На следующее утро мы замечаем, что от скромного мотеля до шоссе меньше одного километра. По вполне понятным причинам Реваз не берется нас убеждать, что направление, в котором он предложил "укоротить" наш путь, было правильным.
И от этого он только выигрывает: уже не утаишь, что от выступа скалы или от корня дерева "укоротилась" выхлопная труба наших "Жигулей". Гоги лезет под машину. Несколько шоферов помогают ему снять трубу вместе с глушителями. На грузовике ее куда-то отвозят, чтобы наварить. Возможность продолжить путь появляется только в полдень.
Едем через горы. Пересекаем небольшую речушку и и оставляем пределы Юго-Осетинской автономной области. На одном из склонов горы близ городка Они меня поджидает сюрприз: дача Реваза и Кетеван.
При слове "дача" я, пожалуй, меньше всего думал о роскошных экземплярах дачных домиков у меня на родине, в которых комфорта иногда больше, чем в капитальном жилом доме. Под дачей я непроизвольно представлял себе скромный одноэтажный деревянный домик с одной или двумя комнатками, со сколоченной из досок будкой в конце садика. Но то, что я вижу на склоне горы близ Они, когда мы выезжаем из лесистой долины на каменистую, поднимающуюся вверх извилистую дорогу, то, что белокипенным цветом пробивается через густую листву деревьев, вырастая передо мной двумя этажами и террасами, походит на итальянскую виллу, сказочный дворец. Другого слова не подберу. Во всяком случае, от моих прежних представлений о даче не остается и следа.

ВЫБОРКА СТРОК —
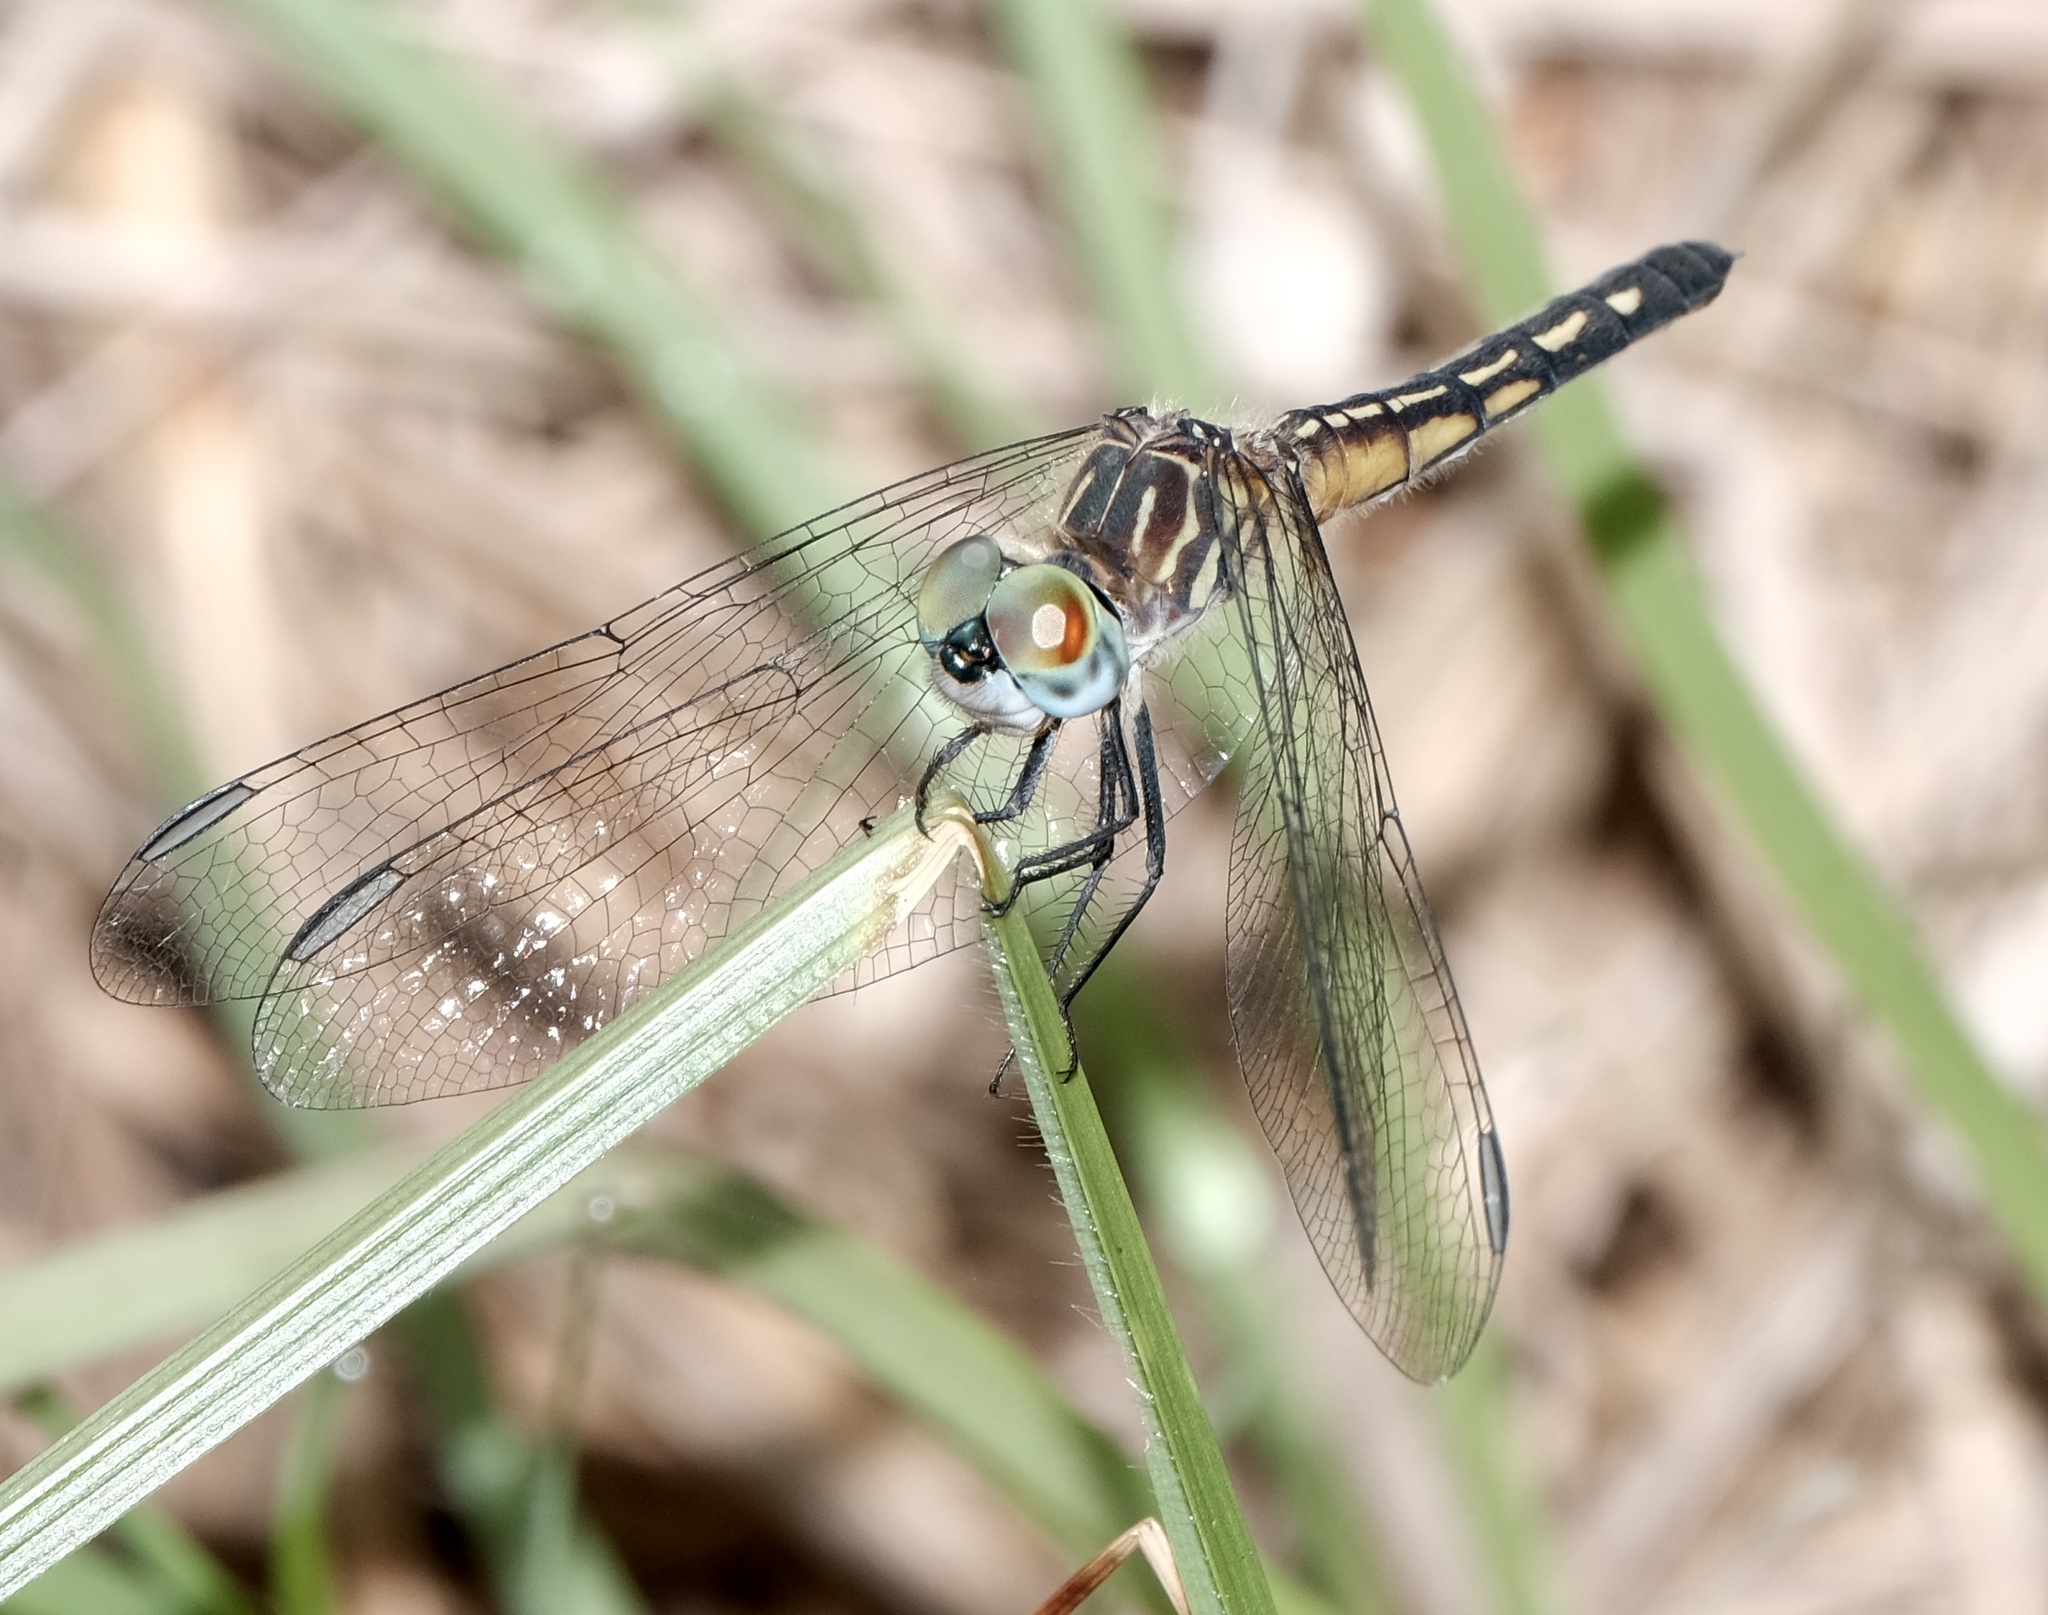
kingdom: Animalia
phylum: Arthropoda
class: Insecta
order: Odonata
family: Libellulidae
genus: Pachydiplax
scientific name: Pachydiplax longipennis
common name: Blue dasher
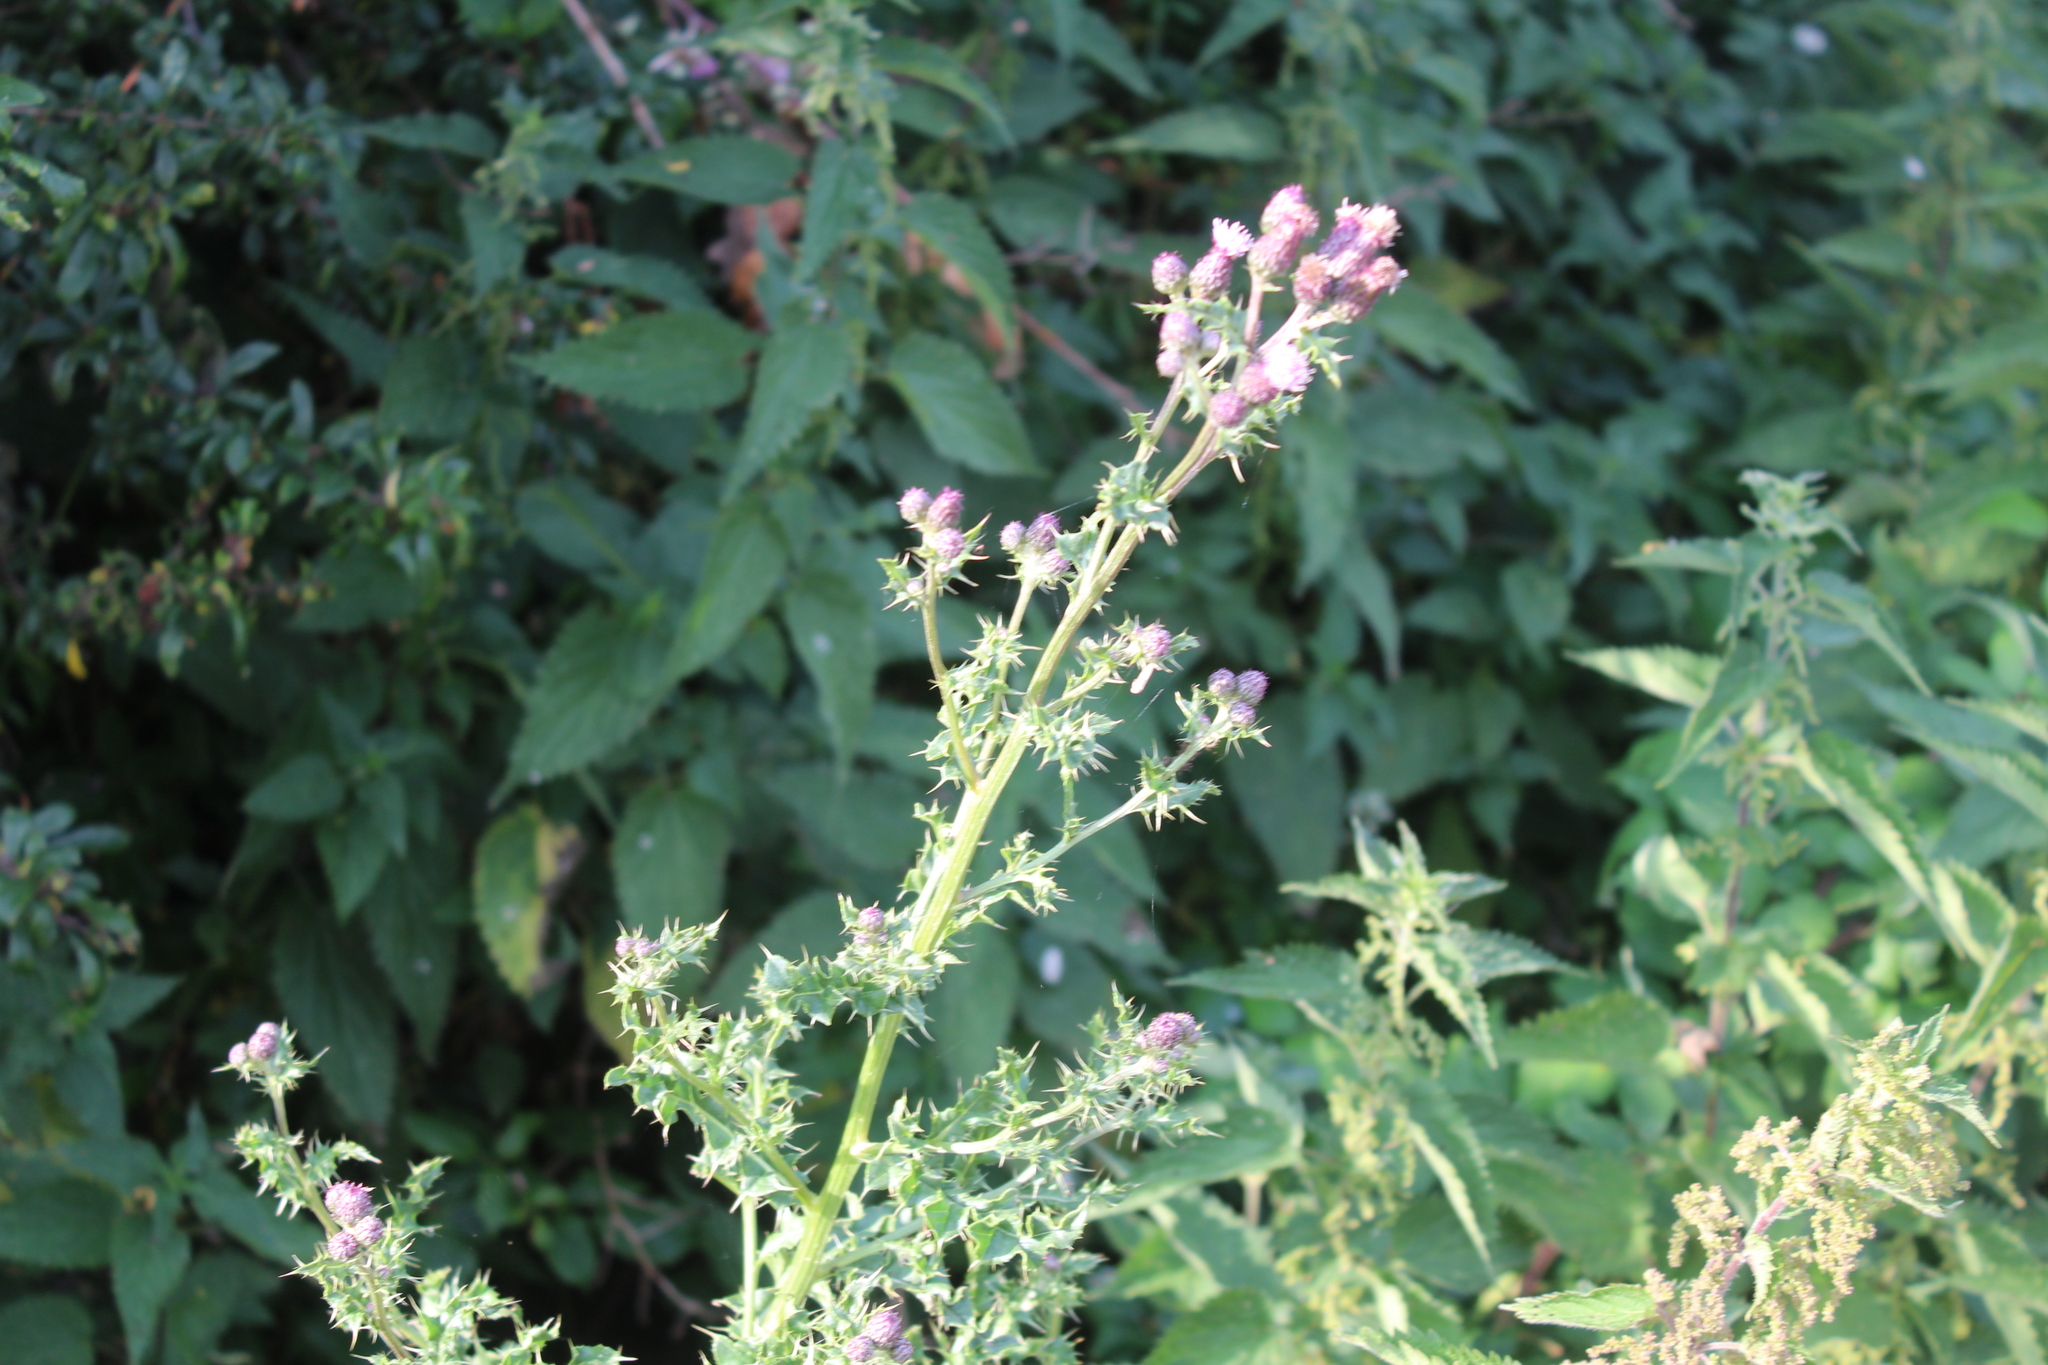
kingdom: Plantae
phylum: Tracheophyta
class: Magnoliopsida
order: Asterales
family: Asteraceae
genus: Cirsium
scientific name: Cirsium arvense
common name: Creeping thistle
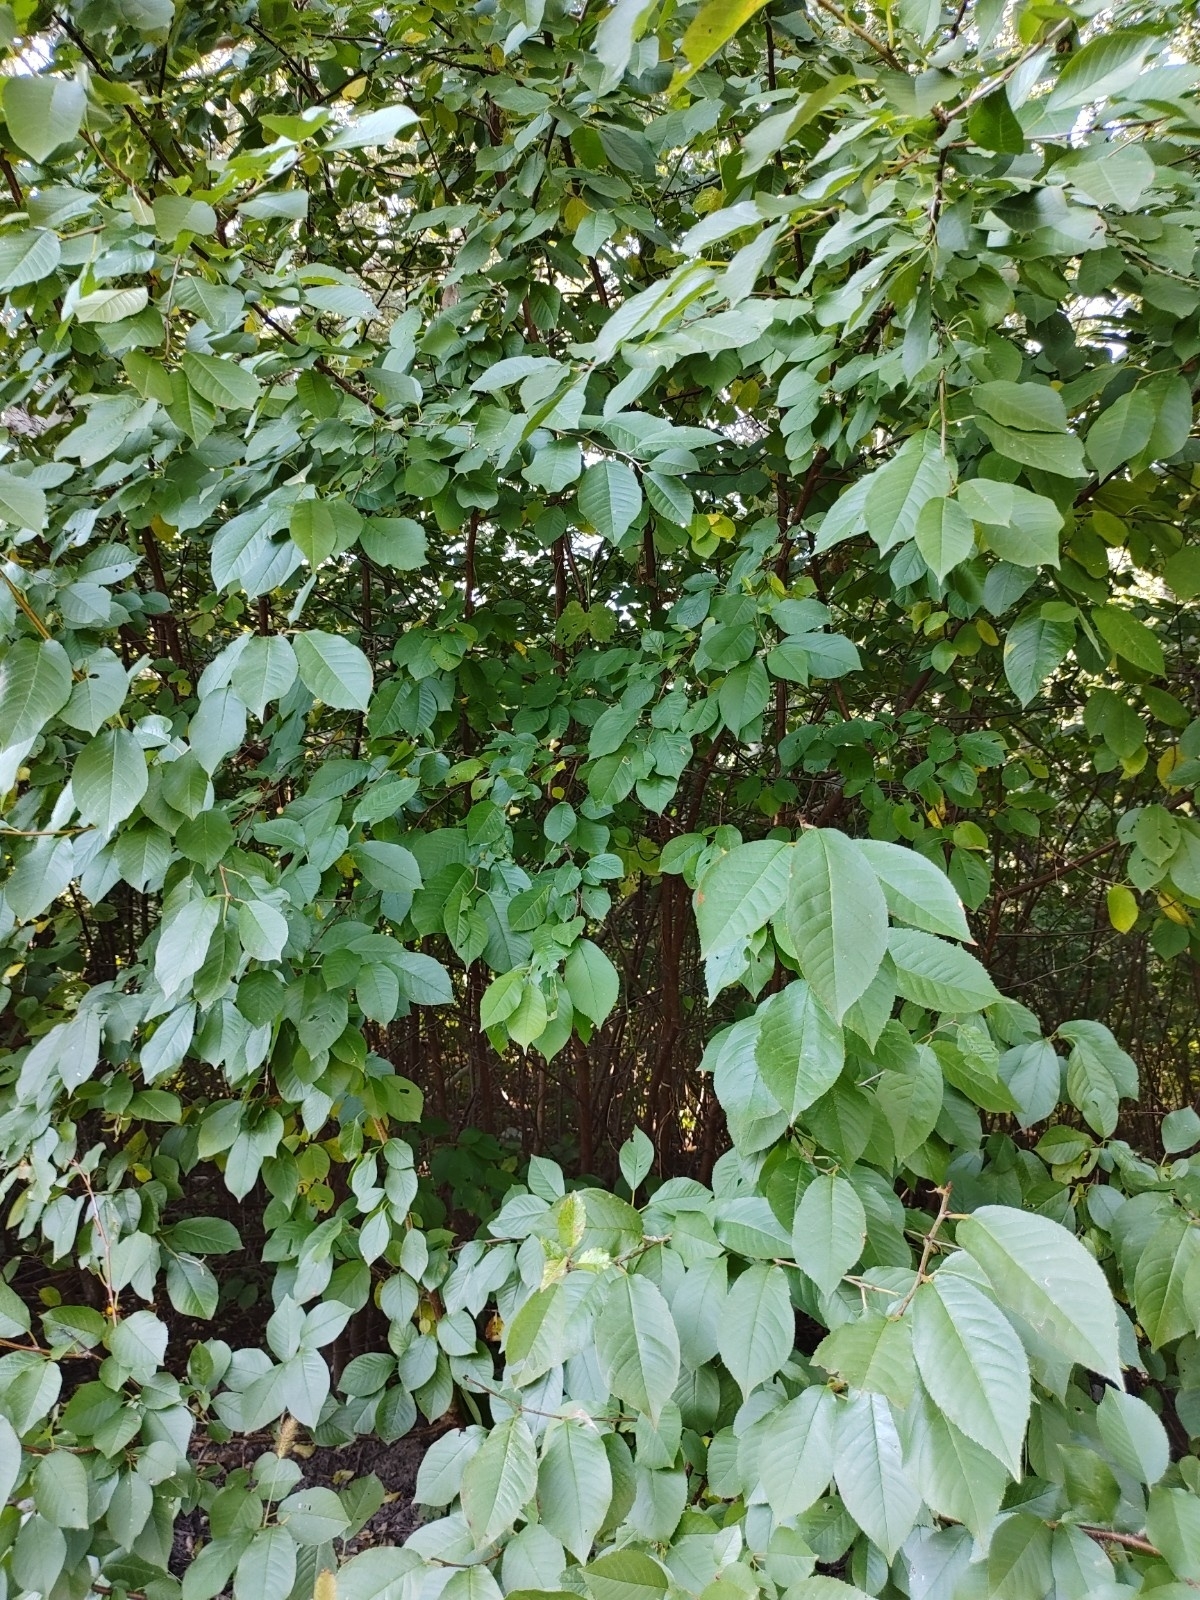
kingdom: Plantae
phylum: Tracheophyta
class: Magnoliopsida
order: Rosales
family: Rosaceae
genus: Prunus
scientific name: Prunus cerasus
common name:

ЧТО НУЖНО СДЕЛАТЬ —
(1) Можете изложить короче абзац очерка, который начинается словами «При слове „дача“», сохранив его главные факты?
(2) Продолжите очерк о поездке через горы к Они, начав сразу после его последнего предложения.

ОТВЕТЫ ПО ЗАДАНИЯМ —
(1) Под словом «дача» рассказчик представлял себе не роскошные дачные домики своей родины, где комфорта порой больше, чем в капитальном жилом доме. Он воображал скромный одноэтажный деревянный домик с одной-двумя комнатками и дощатой будкой в конце садика. Машина выезжает из лесистой долины на каменистую извилистую дорогу, идущую вверх. На склоне горы близ Они сквозь густую листву белеет двухэтажное здание с террасами, похожее на итальянскую виллу или сказочный дворец. От прежних представлений о даче не остается и следа.

(2)
— Ну как, нравится вам наш дом? — спрашивает меня с хрипотцой в голосе Реваз.
Он наслаждается моим замешательством и не считает за труд выслушивать выражения моего искреннего восхищения.
Реваз, насколько я могу судить как переводчик его произведений, относится к числу не только наиболее талантливых, но и плодовитых писателей Грузии. Новенькая дача, которая, между прочим, после того как будет отделана изнутри, станет постоянным местом жительства его семьи, с неба ему не свалилась. Его послужной список свидетельствует о том, что работает он весьма старательно. Первым произведением в прозе, которое принесло ему признание как писателю, был его двухтомный роман "Вдова солдата". Достойным внимания считается его четырехтомный исторический роман "Тяжелый крест". Оригинален и интересен его двухтомный роман "Страстная неделя", в котором он использует до сих пор не опубликованный материал о восстании грузинских военнопленных в 1943 году на голландском острове Тексел. Несколько небольших романов, два тома рассказов, два тома критической публицистики, один фильм, удостоенный нескольких международных премий, для которого он вместе с режиссером Тенгизом Абуладзе написал сценарий, — перечислить все, что написал этот человек, просто невозможно. Многие из его произведений переведены на русский, украинский, болгарский, венгерский, французский и другие языки.
Когда мы вчетвером сидим на террасе, с которой открывается живописный вид на долину и окружающие ее горы, и принимаемся за приготовленный от души завтрак, находившийся в походном чемоданчике Кетеван, я произношу тост за мир этой будущей семейной обители, а также за писательский труд Реваза. Для меня и то и другое — неразделимо.
Как выясняется, Они является самой северной точкой нашего маршрута. Теперь он проходит вдоль Риони, самой большой реки Западной Грузии, до Кутаиси.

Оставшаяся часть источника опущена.